Most people won’t quibble with Nixon too much, but they do
tend to view Reagan’s winning of the Cold War and the
liberation of hundreds of millions of people from
totalitarianism as a pretty good thing. But since Jay is so
opposed to the war to liberate Iraqis, we can assume he
probably felt the same way about liberating those living under
the boot of Soviet repression.
A funny thing about Jay’s list of presidents against whom he
has never felt so much anger, is that there’s a rather
conspicuous absence of any Democrats, as if they had never
involved the country in any wars. If one could talk to a
fictional character, one might be tempted to say to Jay: Hey,
Jay, what about Truman, who gave us the Korean War? Or JFK,
who brought us as close to nuclear war as the world has ever
come (in between dawdlings with comely courtesans)? Or LBJ,
who mired us in the war that the war-hating antiwar types love
to hate above all other wars?
Okay, maybe Jay isn’t old enough to remember those guys,
but he’s sure old enough to remember Bill Clinton, the man
from a place called "Hope," who gave us the bombing of the
aspirin factory in Sudan and the air war in the Balkans, during
both of which innocent people were most assuredly killed.
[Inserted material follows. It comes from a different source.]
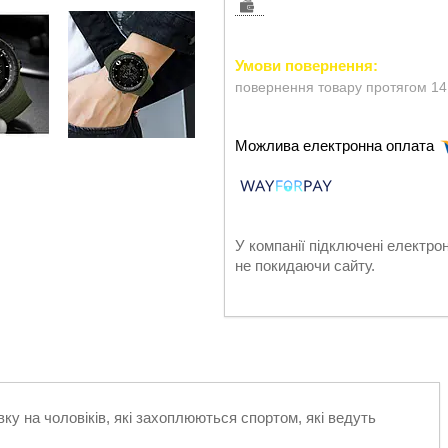
повернення товару протягом 14
У компанії підключені електро
не покидаючи сайту.
вку на чоловіків, які захоплюються спортом, які ведуть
Did
that even rate a mild irritation with "Jay?"
Let’s get down to brass tacks here. When Saddam Hussein
was in power, "the murder of the innocent" was as routine as
swatting flies. If Nicholson Baker gets so torn up over "the
murder of the innocent," then why wasn’t he cranking out
angry novellas about people plotting to assassinate Saddam?
Or at least a novella about some enraged Shiite who lost 23
family members during one of Saddam’s crackdowns,
fantasizing about killing him as he rides the escalator at
Saddam Hussein Mall in Saddam City.
You name the abuse, you name the depravity, you name the
crime against humanity, and it has been committed by Saddam
against his own people as well as others. But Baker’s
underpants don’t get in a wad until Bush comes along to
overturn the real monster who is responsible for "the murder of
the innocent" on a colossal scale and to deliver to the Iraqi
people at least the hope of freedom.
"Checkpoint" will probably be a gonzo smash hit in those
parts of the world teeming with America’s enemies, like
Hollywood, for instance, as well as the Middle East, France and
The Hague, where the masses have Bush-killing fantasies every
day. But it ain’t likely to make the best-seller list in Peoria or
anyplace else where normal people live and work.